Currently, the Danforth Museum director Katherine French, is collecting and showing the Boston expressionists. The DeCordova Museum is mandated to the artists of New England. Under Carl Belz, the Rose Art Museum was supportive of Boston artists, particularly women.

The galleries of Mass Art, the Museum School, Art Institute of Boston, Montserrat College of Art, New England School of Art & Design, Framingham State, Salem State, U. Mass Boston, and U. Mass Lowell, all show their own students and faculty as well as artists of the region.

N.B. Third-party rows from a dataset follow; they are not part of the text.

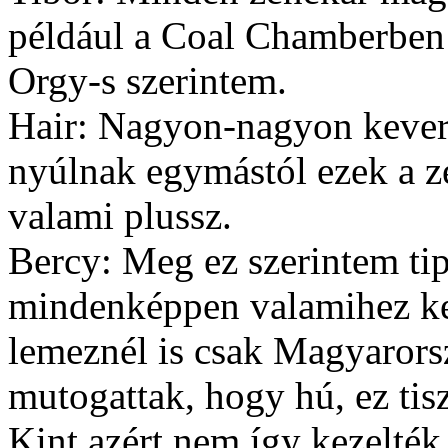
például a Coal Chamberben 
Orgy-s szerintem.
Hair: Nagyon-nagyon kever
nyúlnak egymástól ezek a z
valami plussz.
Bercy: Meg ez szerintem ti
mindenképpen valamihez kel
lemeznél is csak Magyarors
mutogattak, hogy hú, ez ti
Kint azért nem így kezelték 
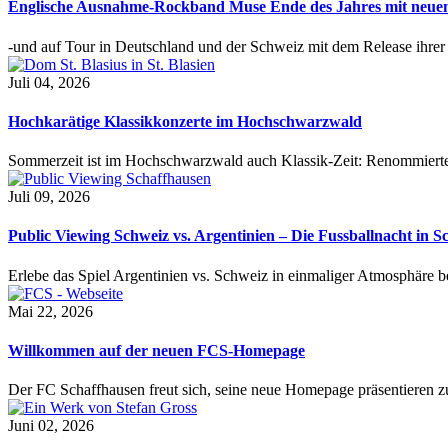
Englische Ausnahme-Rockband Muse Ende des Jahres mit neu
-und auf Tour in Deutschland und der Schweiz mit dem Release ihre
Juli 04, 2026
Hochkarätige Klassikkonzerte im Hochschwarzwald
Sommerzeit ist im Hochschwarzwald auch Klassik-Zeit: Renommierte
Juli 09, 2026
Public Viewing Schweiz vs. Argentinien – Die Fussballnacht in S
Erlebe das Spiel Argentinien vs. Schweiz in einmaliger Atmosphäre 
Mai 22, 2026
Willkommen auf der neuen FCS-Homepage
Der FC Schaffhausen freut sich, seine neue Homepage präsentieren zu 
Juni 02, 2026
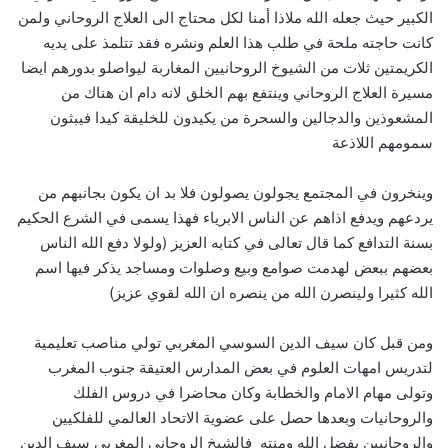
الكبير حيث جعله الله ملاذا أمنا لكل محتاج الى العلاج الروحاني ولمن
كانت حاجته ملحة في طلب هذا العلم ونشره فقد تتلمذ على يديه
الكريمتين ثلات من الشيوخ الروحانيين المغاربة ليواصلو بدورهم ايضا
مسيرة العلاج الروحاني وينتفع بهم الخلق لانه دام ان هناك من
المشعوذين والدجالين والسحرة من يكيدون للخليقة كيدا فيبثون
سمومهم اللاذعة
وينخرون في المجتمع يجولون يصولون فلا بد ان يكون بجانبهم من
يردعهم ويدفع اذاهم عن الناس الابرياء فهذا يسمى في الشرع الحكيم
بسنة التدافع كما قال تعالى في كتابه العزيز (ولولا دفع الله الناس
بعضهم ببعض لهدمت صوامع وبيع وصلوات ومساجد يذكر فيها اسم
الله كثيرا ولينصرن الله من ينصره ان الله لقوي عزيز)
ومن قبل كان سيف الدين السوسي المغربي تولي مناصب تعليمية
لتدريس امهات العلوم في بعض المدارس العتيقة جنوب المغرب
وتولى مهام الامام والخطابة وكان محاضرا في دروس الفلك
والروحانيات وبعدها حصل على عضوية الاتحاد العالمي للفلكيين
والروحانيين بفضل الله ومنته فالشيخ الروحاني المغربي سيف الدين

There are galleries in the artist loft buildings of Brickbottom and Summer Street. To some extent the MFA, ICA, and MIT List support local artists. During her time at the MFA Amy Lighthill was supportive of local artists particularly women. James Manning has been an activist curator dedicated to finding new talent. When Bill Arning was at MIT nobody made more studio visits or knew the city better.

While the MFA continues to be indifferent to Boston artists a prize has been established in the name of the distinguished abstract painter Maud Morgan. It is a scandal that the prize to a mid career, female, Boston artist has not been awarded in several years. Significantly, none of the recipients of the Morgan prize are included in this list of 100 Boston Painters.

The MFA has indicated that it is interested in acquiring work by African American artists. Many noted with pleasure a work by Allan Rohan Crite, a graduate of the Museum School, who passed away at 97 in 2007, in the Art of the Americas wing. The ICA has revived a biannual exhibition and prize for Boston artists.

It is also a pleasure to note that this volume acknowledges the remarkable group of Northampton Realists including Gregory Gillespie and Frances Cohen Gillespie, both now deceased, as well as Jane Lund and Scott Prior. Works by all of these artists, and Randal Diehl, are included in the permanent collection of the MFA.

Because of a lack of familiarity it has not been possible to discuss all of the artists who are included in this book.  No effort at a brief essay in this context is beyond criticism and second guessing. But it has been a challenge, pleasure, honor and delight to be involved in such a wonderful and ambitious project.

Let us hope that this book provides a jumping off point and signifier of the importance and impact of Boston Painting.